Secretary of State Mike Pompeo said Saturday his department will "obviously do all the things we’re required to do by law," but he has accused House Democrats of "bullying" and "intimidating" State Department officials by reaching out to them directly and asking them to turn over documents he says belong to the executive branch.
The three Democratic chairs of the committees warned Pompeo in a letter late last month, "The failure of any of these Department employees to appear for their scheduled depositions shall constitute evidence of obstruction of the House’s impeachment inquiry."
It's unclear if they will use a subpoena to try to compel Sondland's testimony, but his lawyer said the ambassador wants to testify: "Ambassador Sondland hopes that the issues raised by the State Department that preclude his testimony will be resolved promptly. He stands ready to testify on short notice, whenever he is permitted to appear," Luskin said.
A Trump donor and Portland, Oregon, hotelier, Sondland became the U.S. envoy to the European Union in July 2018. But it's his work with Volker on Ukraine that has embroiled him in this controversy and made him a key witness.
In a series of text messages with Volker, the two senior diplomats appear to be drafting an announcement for Zelenskiy to make regarding an investigation into Democratic presidential candidate and former Vice President Joe Biden, his son Hunter, and Hunter's business dealing in Ukraine, as well as allegations that Ukrainian officials leaked damaging information about Trump's 2016 campaign manager Paul Manafort, who has since gone to prison, in part, for his business dealings in Kyiv.
In a separate thread that included William Taylor, the top U.S. diplomat in Ukraine, the three discuss a plan for an "interview" in exchange for the release of nearly $400 million of U.S. security assistance to Ukraine.

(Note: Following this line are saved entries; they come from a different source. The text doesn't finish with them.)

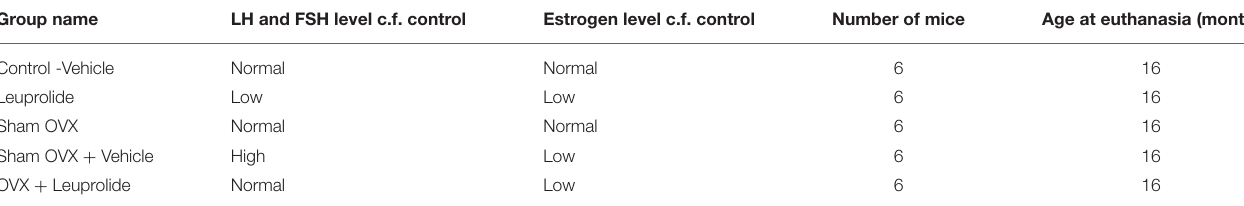
TABLE 1 | Summary of treatment groups for hormonal modulation of sex steroids and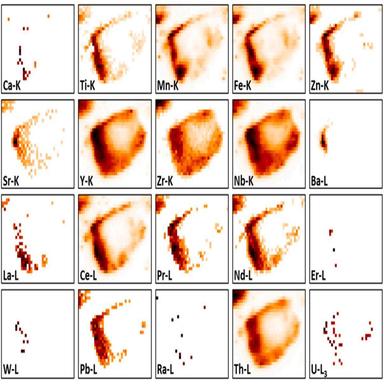
μ-XRF elemental maps of a soil particle from the Bolladalen site, showing presence of U and Ra. Map size: 1900 � 1400 μm2 map size, 50 μm step size, 1 s/pixel.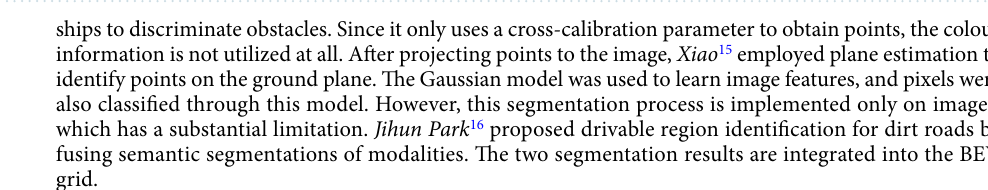
Figure 1. Method framework in this paper. The output of the image space can be seen as the terminal result for the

Taylor, a career diplomat who previously served as ambassador to Ukraine, expresses concern: "I think it's crazy to withhold security assistance for help with a political campaign."
Sondland responds that he is "incorrect about President Trump's intentions. The President has been crystal clear: no quid pro quo’s of any kind. The President is trying to evaluate whether Ukraine is truly going to adopt the transparency and reforms that President Zelenskiy promised during his campaign," Sondland says.
Sondland then suggests to the group take the conversations off line, typing, “I suggest we stop the back and forth by text.”
Trump cited that text, which he referred to as a tweet, in his defense Tuesday, writing, "That says it ALL!"
ABC News' Mary Bruce, Trish Turner and Kyra Phillips contributed to this report.